◆ **Zu beantwortende Fragen**:
a - Wohin siedelte die Band laut dem Text über Ton Steine Scherben im Jahr 1975 über?
b - Setze den Text über Ton Steine Scherben dort fort, wo er endet.
***** Quelldokument *****
ScherbenErben: Ton Steine Scherben

Anfang der 70er Jahre gegründet waren Ton Steine Scherben wohl lange die radikalste und politischste Band Deutschlands. Eng mit der linken Protestbewegung verbunden, spielten sie anfangs oft in besetzten Häusern und ihr charismatischer Sänger Rio Reiser (gebürtig Ralph Christian Möbius) war und ist vielleicht sogar bis heute Idol und Identifikations-Figur für ungezählte Andersdenkende. 1975 siedelte die Band aus dem politisch brodelnden Berlin ins nordfriesische Fresenhagen und gründete dort eine Landkommune. Circa zehn Jahre später ging die Band frustriert, desillusioniert und hoch verschuldet auseinander. Rio Reiser wurde anschließend „König von Deutschland“ und irgendwie auch Popstar, starb aber leider schon 1996 mit gerade mal 46 Jahren.
Nach seinem Tod 1996 taten sich einige seiner Weggefährten als Ton Steine Scherben Family zusammen und spielten sogar Konzerte. In diesem Jahr musste Fresenhagen dann verkauft werden, und Reiser, der dort begraben lag, wurde nach Kreuzberg umgebettet. Reisers Erben und die anderen Bandmitglieder verstrickten sich lang in scheinbar endlose juristische Streitereien um die Rechte an den Songs. In der Folge waren die Scherben-Platten auch jahrelang nicht mehr im Handel erhältlich. Im Frühjahr 2014 stieß dann auch der Ur-Gitarrist Lanrue wieder zur Family und die Band ging endlich wieder unter dem Ton Steine Scherben-Banner auf Tour. Es ist frappierend wie relevant und aktuell ihre Songs auch 40 Jahre nach der ersten Veröffentlichung heute noch sind. Die Rotzigkeit der Texte gepaart mit der enormen Intelligenz sind bis heute unerreicht und haben nicht umsonst viele Bands beeinflusst. Deutscher Punk, Teile der Neuen Deutschen Welle und auch viele erfolgreiche Rock-Acts sind ohne sie undenkbar. Scherben-Bassist und -Mitbegründer Kai Sichtermann gab uns im Vorfeld der Show in Stuttgart ein paar Antworten.

XAVER: Hallo Kai, ich hoffe die Probe gestern ist gut gelaufen. Der legendäre Band-Bauernhof in Fresenhagen wurde vor Jahren verkauft. Wo probt Ihr denn heute?
***** Bereitgestellte Daten *****
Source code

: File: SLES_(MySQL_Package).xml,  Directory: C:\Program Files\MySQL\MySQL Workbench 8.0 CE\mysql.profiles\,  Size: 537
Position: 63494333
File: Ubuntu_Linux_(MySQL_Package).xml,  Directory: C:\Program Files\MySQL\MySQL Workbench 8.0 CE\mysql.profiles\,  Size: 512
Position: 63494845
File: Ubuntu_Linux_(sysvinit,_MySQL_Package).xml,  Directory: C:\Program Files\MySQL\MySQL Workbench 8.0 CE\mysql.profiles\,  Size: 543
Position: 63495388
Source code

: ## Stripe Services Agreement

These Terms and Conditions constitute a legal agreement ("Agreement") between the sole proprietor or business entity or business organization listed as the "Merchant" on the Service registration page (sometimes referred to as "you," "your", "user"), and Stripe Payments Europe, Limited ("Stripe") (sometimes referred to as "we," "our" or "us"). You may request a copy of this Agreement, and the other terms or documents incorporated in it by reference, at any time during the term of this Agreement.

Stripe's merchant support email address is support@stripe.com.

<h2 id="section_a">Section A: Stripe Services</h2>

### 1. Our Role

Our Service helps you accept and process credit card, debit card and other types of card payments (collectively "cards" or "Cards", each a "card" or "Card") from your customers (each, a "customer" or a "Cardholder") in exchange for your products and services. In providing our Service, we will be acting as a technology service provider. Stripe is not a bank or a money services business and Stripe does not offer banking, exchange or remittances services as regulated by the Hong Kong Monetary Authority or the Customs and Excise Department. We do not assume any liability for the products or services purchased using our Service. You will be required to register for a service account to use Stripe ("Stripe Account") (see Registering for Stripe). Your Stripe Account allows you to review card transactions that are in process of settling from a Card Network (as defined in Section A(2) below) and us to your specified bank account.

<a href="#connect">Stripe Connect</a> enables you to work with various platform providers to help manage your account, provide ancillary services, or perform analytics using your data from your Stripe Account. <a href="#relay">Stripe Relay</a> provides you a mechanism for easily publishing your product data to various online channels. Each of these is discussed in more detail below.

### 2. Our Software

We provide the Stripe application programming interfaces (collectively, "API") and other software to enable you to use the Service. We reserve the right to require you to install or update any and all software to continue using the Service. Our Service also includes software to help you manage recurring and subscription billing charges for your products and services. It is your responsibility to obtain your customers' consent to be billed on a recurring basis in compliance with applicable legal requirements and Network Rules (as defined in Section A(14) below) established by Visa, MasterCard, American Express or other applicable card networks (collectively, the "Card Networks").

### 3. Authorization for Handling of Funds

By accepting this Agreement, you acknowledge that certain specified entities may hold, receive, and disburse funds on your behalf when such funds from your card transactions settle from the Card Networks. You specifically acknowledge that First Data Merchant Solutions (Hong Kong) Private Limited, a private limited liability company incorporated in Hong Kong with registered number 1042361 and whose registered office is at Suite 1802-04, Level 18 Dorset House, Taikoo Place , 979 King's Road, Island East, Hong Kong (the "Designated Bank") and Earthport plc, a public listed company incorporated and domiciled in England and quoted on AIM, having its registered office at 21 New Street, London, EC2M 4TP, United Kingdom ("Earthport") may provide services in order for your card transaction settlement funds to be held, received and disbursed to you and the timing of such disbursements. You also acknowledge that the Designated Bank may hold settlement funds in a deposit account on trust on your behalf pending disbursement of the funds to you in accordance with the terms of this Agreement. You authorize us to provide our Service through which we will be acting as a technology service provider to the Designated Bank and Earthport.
*****
◆ **Nummerierte Antworten**:
a - Ins nordfriesische Fresenhagen, wo sie eine Landkommune gründete.

b -
Kai Sichtermann: In Kreuzberg.

X: Nach der ersten Ladung Liveshows im letzten Frühjahr geht es im Januar 2015 erneut auf Tour. Wie waren denn die Reaktionen bei den Konzerten?

KS: Gut.

X: Ihr wart Punk, bevor es den Begriff in Deutschland überhaupt gab. Was verbindet Euch oder Dich heute mit dem Begriff Punk?

KS: Wir waren eigentlich nicht wirklich punkig. Unsere Musik hat aber punkig geklungen, weil unsere Produktionsmittel damals bescheiden waren.

X: Ihr habt den Soundtrack zur linken Bewegung geliefert, wart und seid eine politische Band. War das immer ein demokratisches Agieren in der Band? Oder gab es einen Tonangeber, der die Richtung vorgab?

KS: Wir waren und sind eine musikalische Einheit. Allerdings gab und gibt es hin und wieder auch jemand, der mal das Steuer in die Hand nimmt.

X: 1985 habt Ihr Euch aufgelöst, was wohl auch stark mit finanziellen Problemen zu tun hatte. Damals war Claudia Roth schon ein paar Jahre Eure Managerin. Ihr hattet also jemand, der sich um die geschäftlichen Aspekte kümmert, hattet Kult-Status und trotzdem ging es finanziell in die Binsen? Woran lag das?

KS: Wir waren Musiker und konnten mit Kohle nicht umgehen, haben schlecht gewirtschaftet.

X: Jahrelang haben sich die verschiedenen Parteien in und um die Band mehr mit Rechts- und Lizenzstreitereien als mit gemeinsamer Musik beschäftigt. Sind die juristischen Streitereien mittlerweile beigelegt?

KS: Ja, endlich. Nach sieben Jahren dürfen nun wieder Ton Steine Scherben-Tonträger verkauft werden.

X: Nach dem Wegzug aus Berlin nach Fresenhagen habt Ihr Euch dann nicht mehr so vordergründig mit Politik beschäftigt. War das auch ein Stück weit Flucht, weil Ihr in Berlin immer unter Beobachtung wart?

KS: Der Wegzug war schon ein Stück weit Flucht, die Beschäftigung mit anderen Themenbereichen war uns ein Bedürfnis.

X: Ganze Heerscharen an Bands berufen sich auf Euch als Vorbilder. Verfolgst Du die aktuelle deutsche Musikszene und hast Du Favoriten?

KS: Tut mir leid, aber da muss ich passen.

X: Hunderte haben sich an Coverversionen von Euch versucht, u.a. auch so megaprominente Bands wie Die Toten Hosen oder Wir sind Helden …

KS: Ja, schön.

X: Fast 30 Jahre nach der Auflösung habt Ihr Euch 2014 wieder auf die Bühne gestellt. Wie kam es dazu?

KS: Schon 2004 haben wir uns als Ton Steine Scherben-Family zusammengefunden und sind sogar getourt. Allerdings ohne unseren Gitarristen Lanrue. Jetzt ist Lanrue wieder mit an Bord und es macht sehr viel Freude, Musik live zu spielen. Die Zeit war einfach reif.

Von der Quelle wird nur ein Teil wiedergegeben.